◆ **Task statement**:
Pick out every line of the rows below that contains the word "them", and copy each of those lines.

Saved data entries
- - - - -

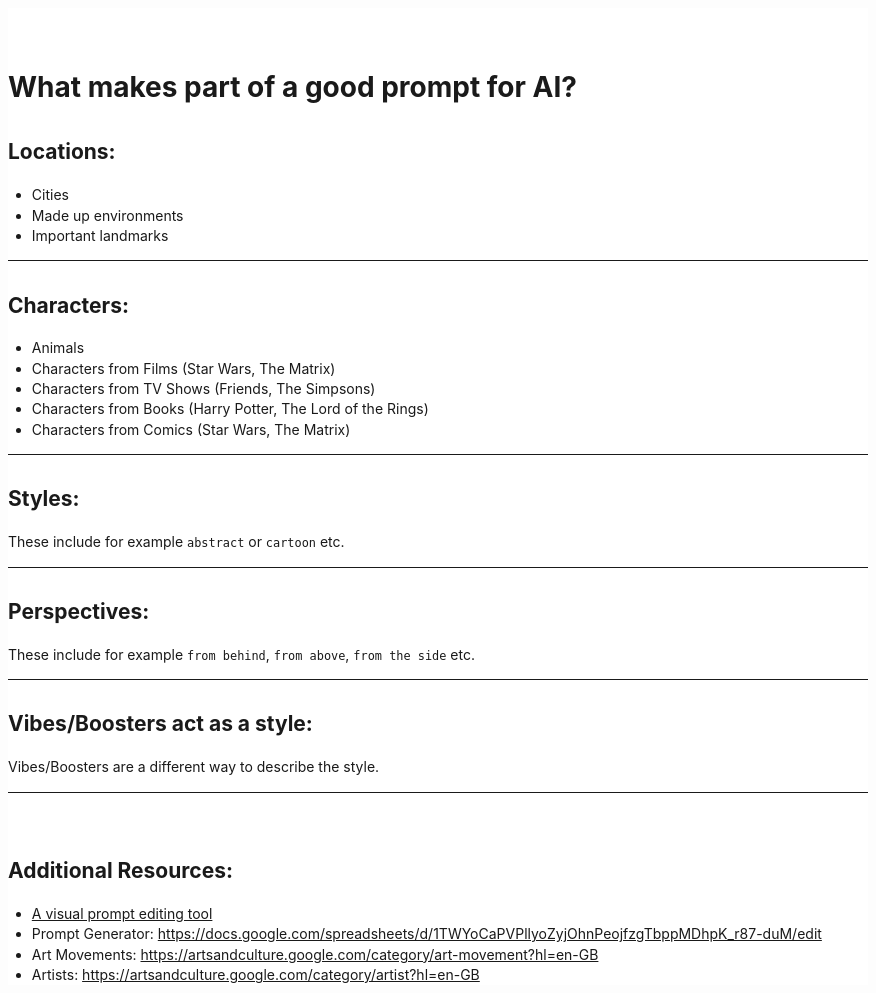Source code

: 
&nbsp;

# What makes part of a good prompt for AI?

## Locations:

- Cities
- Made up environments
- Important landmarks

---

## Characters:

- Animals
- Characters from Films (Star Wars, The Matrix)
- Characters from TV Shows (Friends, The Simpsons)
- Characters from Books (Harry Potter, The Lord of the Rings)
- Characters from Comics (Star Wars, The Matrix)

---

## Styles:

These include for example `abstract` or `cartoon` etc.

---

## Perspectives:

These include for example `from behind`, `from above`, `from the side` etc.

---

## Vibes/Boosters act as a style:

Vibes/Boosters are a different way to describe the style.

---

&nbsp;

## Additional Resources:

- [A visual prompt editing tool](https://tools.saxifrage.xyz/prompt)
- Prompt Generator: https://docs.google.com/spreadsheets/d/1TWYoCaPVPllyoZyjOhnPeojfzgTbppMDhpK_r87-duM/edit
- Art Movements: https://artsandculture.google.com/category/art-movement?hl=en-GB
- Artists: https://artsandculture.google.com/category/artist?hl=en-GB
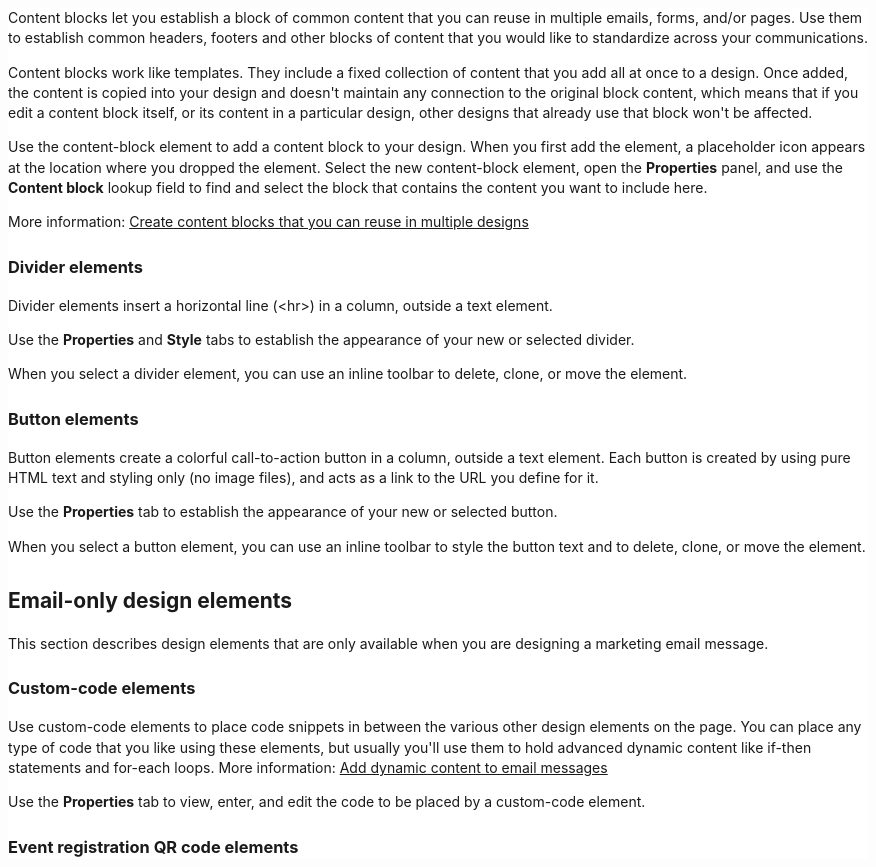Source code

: Content blocks let you establish a block of common content that you can reuse in multiple emails, forms, and/or pages. Use them to establish common headers, footers and other blocks of content that you would like to standardize across your communications.

Content blocks work like templates. They include a fixed collection of content that you add all at once to a design. Once added, the content is copied into your design and doesn't maintain any connection to the original block content, which means that if you edit a content block itself, or its content in a particular design, other designs that already use that block won't be affected.

Use the content-block element to add a content block to your design. When you first add the element, a placeholder icon appears at the location where you dropped the element. Select the new content-block element, open the **Properties** panel, and use the **Content block** lookup field to find and select the block that contains the content you want to include here.

More information: [Create content blocks that you can reuse in multiple designs](content-blocks.md)

### Divider elements

Divider elements insert a horizontal line (&lt;hr&gt;) in a column, outside a text element.

Use the **Properties** and **Style** tabs to establish the appearance of your new or selected divider.

When you select a divider element, you can use an inline toolbar to delete, clone, or move the element.

### Button elements

Button elements create a colorful call-to-action button in a column, outside a text element. Each button is created by using pure HTML text and styling only (no image files), and acts as a link to the URL you define for it.

Use the **Properties** tab to establish the appearance of your new or selected button.

When you select a button element, you can use an inline toolbar to style the button text and to delete, clone, or move the element.

## Email-only design elements

This section describes design elements that are only available when you are designing a marketing email message.

<a name="custom-code"></a>

### Custom-code elements

Use custom-code elements to place code snippets in between the various other design elements on the page. You can place any type of code that you like using these elements, but usually you'll use them to hold advanced dynamic content like if-then statements and for-each loops. More information: [Add dynamic content to email messages](dynamic-email-content.md)

Use the **Properties** tab to view, enter, and edit the code to be placed by a custom-code element.

<a name="qr-code"></a>

### Event registration QR code elements
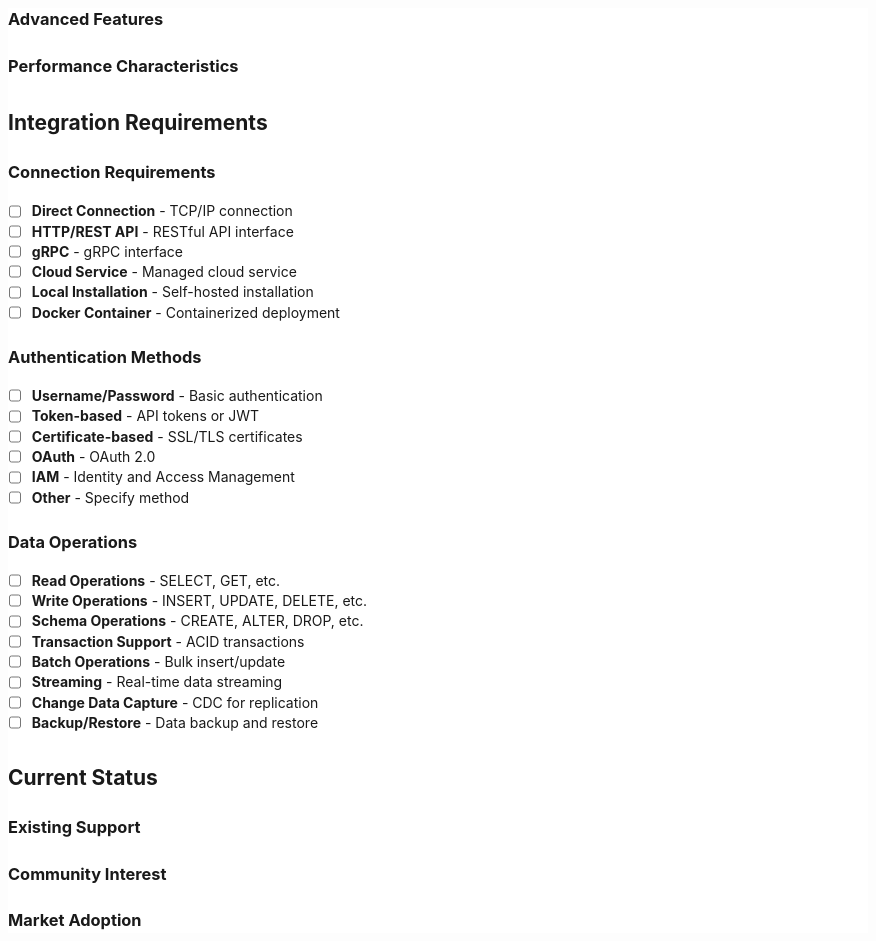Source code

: 
### Advanced Features


### Performance Characteristics


## Integration Requirements


### Connection Requirements


- [ ] **Direct Connection** - TCP/IP connection
- [ ] **HTTP/REST API** - RESTful API interface
- [ ] **gRPC** - gRPC interface
- [ ] **Cloud Service** - Managed cloud service
- [ ] **Local Installation** - Self-hosted installation
- [ ] **Docker Container** - Containerized deployment

### Authentication Methods


- [ ] **Username/Password** - Basic authentication
- [ ] **Token-based** - API tokens or JWT
- [ ] **Certificate-based** - SSL/TLS certificates
- [ ] **OAuth** - OAuth 2.0
- [ ] **IAM** - Identity and Access Management
- [ ] **Other** - Specify method

### Data Operations


- [ ] **Read Operations** - SELECT, GET, etc.
- [ ] **Write Operations** - INSERT, UPDATE, DELETE, etc.
- [ ] **Schema Operations** - CREATE, ALTER, DROP, etc.
- [ ] **Transaction Support** - ACID transactions
- [ ] **Batch Operations** - Bulk insert/update
- [ ] **Streaming** - Real-time data streaming
- [ ] **Change Data Capture** - CDC for replication
- [ ] **Backup/Restore** - Data backup and restore

## Current Status


### Existing Support


### Community Interest


### Market Adoption

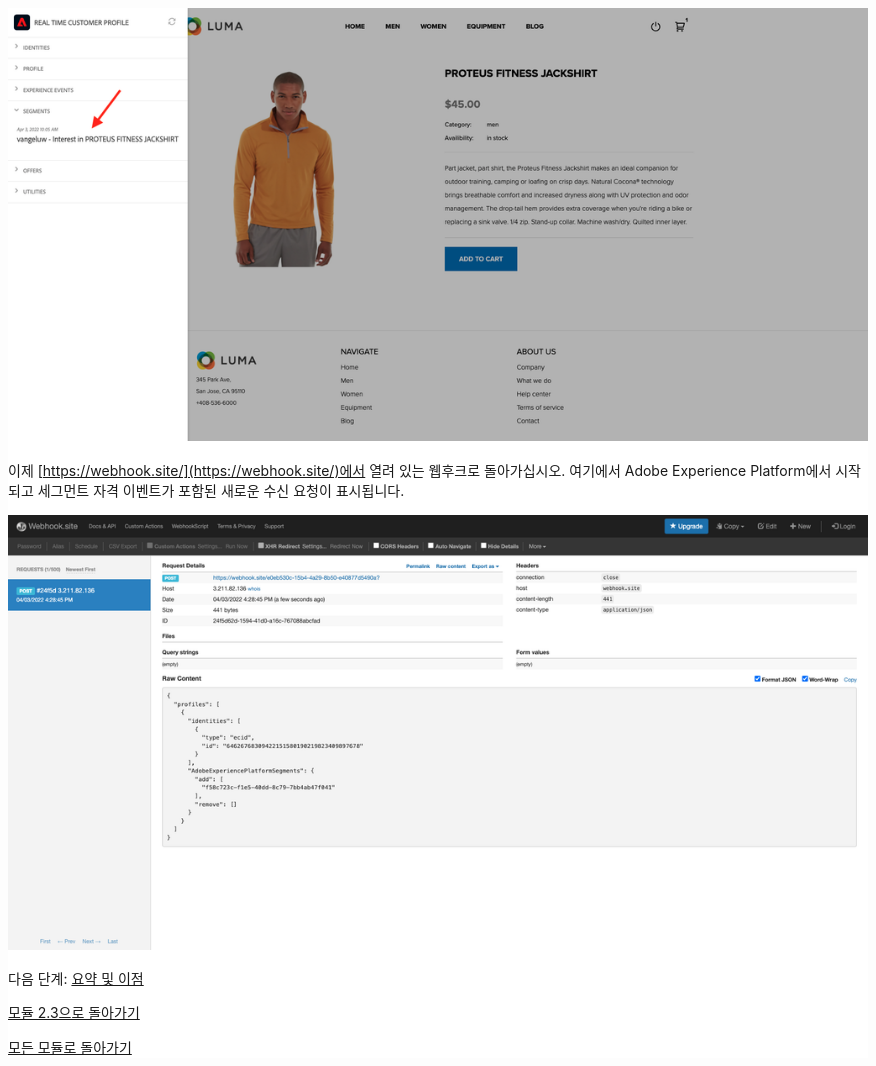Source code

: ![데이터 수집](./images/homenadiapppb.png)

이제 [https://webhook.site/](https://webhook.site/)에서 열려 있는 웹후크로 돌아가십시오. 여기에서 Adobe Experience Platform에서 시작되고 세그먼트 자격 이벤트가 포함된 새로운 수신 요청이 표시됩니다.

![데이터 수집](./images/destsdk10.png)

다음 단계: [요약 및 이점](./summary.md)

[모듈 2.3으로 돌아가기](./real-time-cdp-build-a-segment-take-action.md)

[모든 모듈로 돌아가기](../../../overview.md)
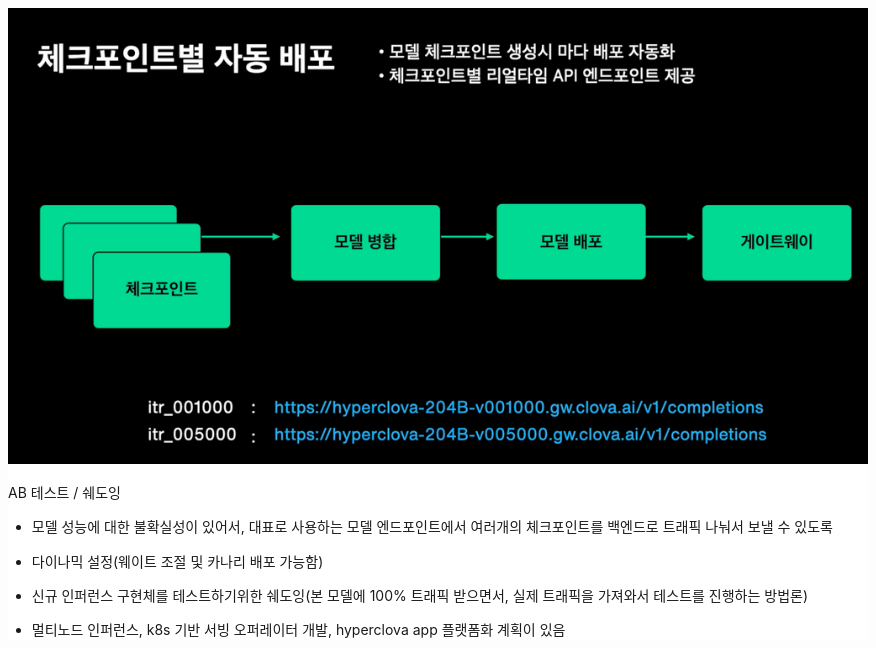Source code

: ![Gateway](/assets/img/posts/2021-05-25-naver_ai_now/service_infrastructure_checkpoint_autodeploy.png)

AB 테스트 / 쉐도잉
- 모델 성능에 대한 불확실성이 있어서, 대표로 사용하는 모델 엔드포인트에서 여러개의 체크포인트를 백엔드로 트래픽 나눠서 보낼 수 있도록

- 다이나믹 설정(웨이트 조절 및 카나리 배포 가능함)

- 신규 인퍼런스 구현체를 테스트하기위한 쉐도잉(본 모델에 100% 트래픽 받으면서, 실제 트래픽을 가져와서 테스트를 진행하는 방법론)

- 멀티노드 인퍼런스, k8s 기반 서빙 오퍼레이터 개발, hyperclova app 플랫폼화 계획이 있음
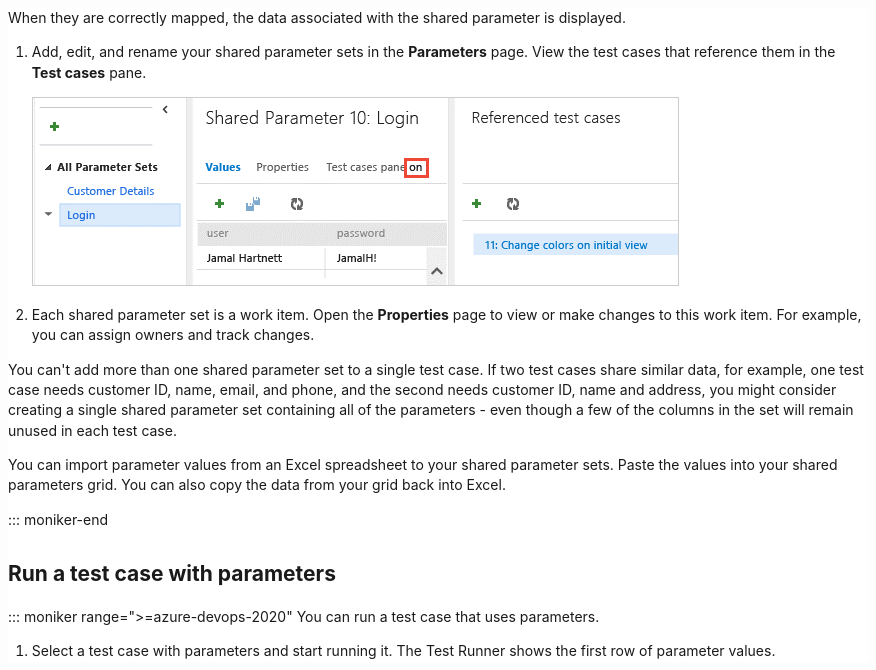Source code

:    When they are correctly mapped, the data associated with the 
   shared parameter is displayed. 
 
1. Add, edit, and rename your shared parameter sets in the 
   **Parameters** page. View the test cases that reference 
   them in the **Test cases** pane.

   ![Adding, editing, viewing, and renaming a shared parameter](media/repeat-test-with-different-data/repeat-test-with-different-data-05.png)
 
1. Each shared parameter set is a work item. Open the **Properties**
   page to view or make changes to this work item. For example, 
   you can assign owners and track changes.

You can't add more than one shared parameter set to a single test case. If two test cases share similar data, for example, one test case needs
customer ID, name, email, and phone, and the second needs customer ID, name and address, you might consider creating a single shared parameter set
containing all of the parameters - even though a few of the columns in the set will remain unused in each test case. 

You can import parameter values from an Excel spreadsheet to your shared parameter sets.
Paste the values into your shared parameters grid.
You can also copy the data from your grid back into Excel.

::: moniker-end

## Run a test case with parameters
::: moniker range=">=azure-devops-2020"
You can run a test case that uses parameters.

1. Select a test case with parameters and start running it.
   The Test Runner shows the first row of parameter values.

- - - - -

◆ **Response**:
: Content blocks let you establish a block of common content that you can reuse in multiple emails, forms, and/or pages. Use them to establish common headers, footers and other blocks of content that you would like to standardize across your communications.
Use custom-code elements to place code snippets in between the various other design elements on the page. You can place any type of code that you like using these elements, but usually you'll use them to hold advanced dynamic content like if-then statements and for-each loops. More information: [Add dynamic content to email messages](dynamic-email-content.md)
   them in the **Test cases** pane.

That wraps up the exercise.